The Martingale casino is creating new games to lure in new gamblers who tire of the standard fare. Their latest invention is a fast-paced game of chance called Stop Counting!, where a single customer plays with a dealer who has a deck of cards. Each card has some integer value.

One by one, the dealer reveals the cards in the deck in order, and keeps track of the sum of the played cards and the number of cards shown. At some point before a card is dealt, the player can call “Stop Counting!” After this, the dealer continues displaying cards in order, but does not include them in the running sums. At some point after calling “Stop Counting!”, and just before another card is dealt, the player can also call “Start Counting!” and the dealer then includes subsequent cards in the totals. The player can only call “Stop Counting!” and “Start Counting!” at most once each, and they must call “Stop Counting!” before they can call “Start Counting!”. A card is “counted” if it is dealt before the player calls “Stop Counting!” or is dealt after the player calls “Start Counting!”

The payout of the game is then the average value of the counted cards. That is, it is the sum of the counted cards divided by the number of counted cards. If there are no counted cards, the payout is $0$.

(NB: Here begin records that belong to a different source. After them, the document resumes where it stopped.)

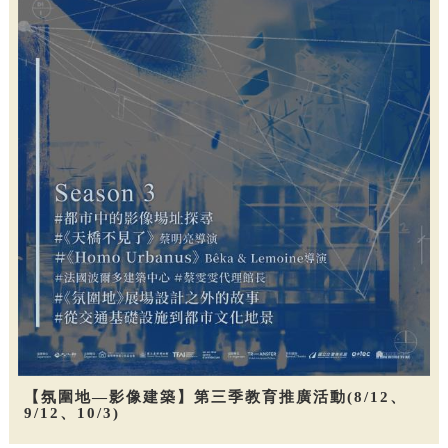
【氛圍地—影像建築】第三季教育推廣活動(8/12、
9/12、10/3)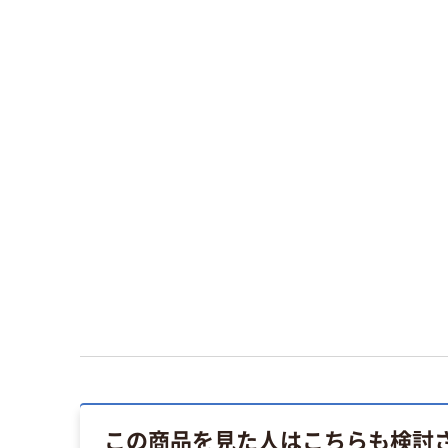
この商品を見た人はこちらも検討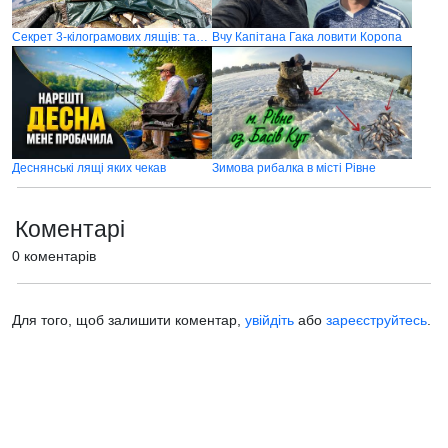
Секрет 3-кілограмових лящів: так ловить тільки 1% рибалок
Вчу Капітана Гака ловити Коропа
Деснянські лящі яких чекав
Зимова рибалка в місті Рівне
Коментарі
0 коментарів
Для того, щоб залишити коментар,
увійдіть
або
зареєструйтесь
.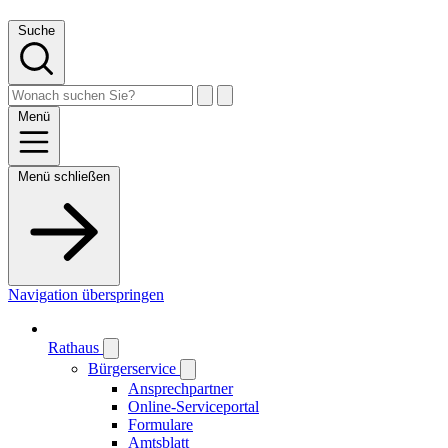
Suche
Menü
Menü schließen
Navigation überspringen
Rathaus
Bürgerservice
Ansprechpartner
Online-Serviceportal
Formulare
Amtsblatt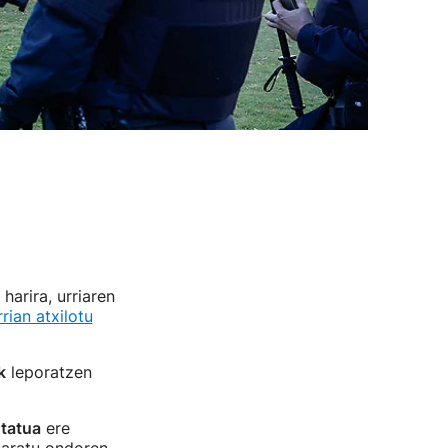
harira, urriaren
rrian atxilotu
k
leporatzen
ntatua
ere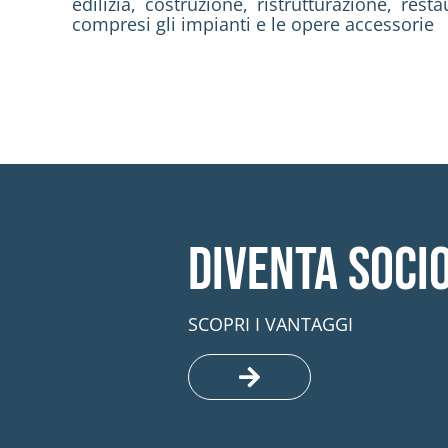
edilizia, costruzione, ristrutturazione, re
compresi gli impianti e le opere accessorie
Diventa soci
SCOPRI I VANTAGGI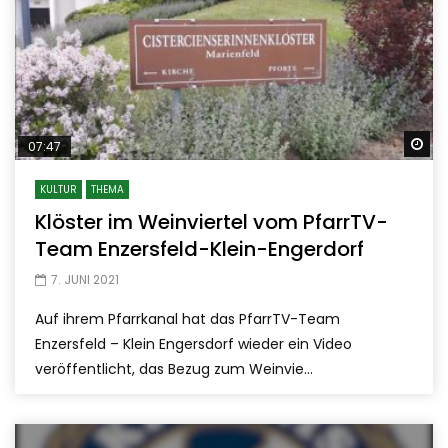
Sp
07:47
KULTUR
THEMA
Klöster im Weinviertel vom PfarrTV-
Team Enzersfeld-Klein-Engerdorf
7. JUNI 2021
Auf ihrem Pfarrkanal hat das PfarrTV-Team
Enzersfeld – Klein Engersdorf wieder ein Video
veröffentlicht, das Bezug zum Weinvie...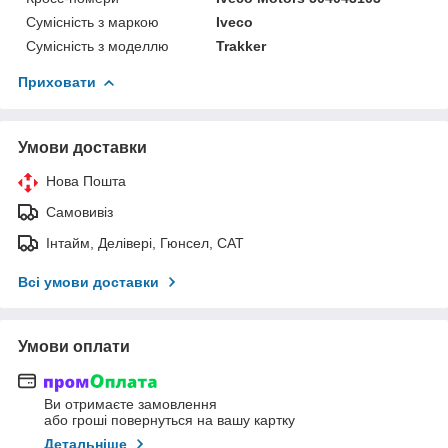
Сумісність з маркою
Iveco
Сумісність з моделлю
Trakker
Приховати
Умови доставки
Нова Пошта
Самовивіз
Інтайм, Делівері, Гюнсел, САТ
Всі умови доставки
Умови оплати
Ви отримаєте замовлення
або гроші повернуться на вашу картку
Детальніше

You have an ‘in’ with the dealer, and you know the full deck in order ahead of time. What is the maximum payout you can achieve?

## Input

The first line of the input contains a single integer $1 \leq N \leq 1\, 000\, 000$, the number of cards in the deck.

The second line of input contains $N$ space-separated integers, the values on the cards. The value of each card is in the range $[-10^{9}, 10^{9}]$. The cards are dealt in the same order they are given in the input.

## Output

Output the largest attainable payout. The answer is considered correct if the absolute error is less than $10^{-6}$, or the relative error is less than $10^{-9}$.

## Sample Explanation

In the first sample, by calling “Stop Counting!” before the $-10$ and “Start Counting!” before the final $10$, we can achieve an average of $10.0$ with the cards that are counted.

In the second sample, all values are negative, so the best strategy is to call “Stop Counting!” before the first card is dealt and call “Start Counting!” after the last card is dealt. Since no cards were counted, the average of the counted cards is $0.0$.

Sample Input 1 Sample Output 1
5
10 10 -10 -4 10

10.000000000

Sample Input 2 Sample Output 2
4
-3 -1 -4 -1

0.000000000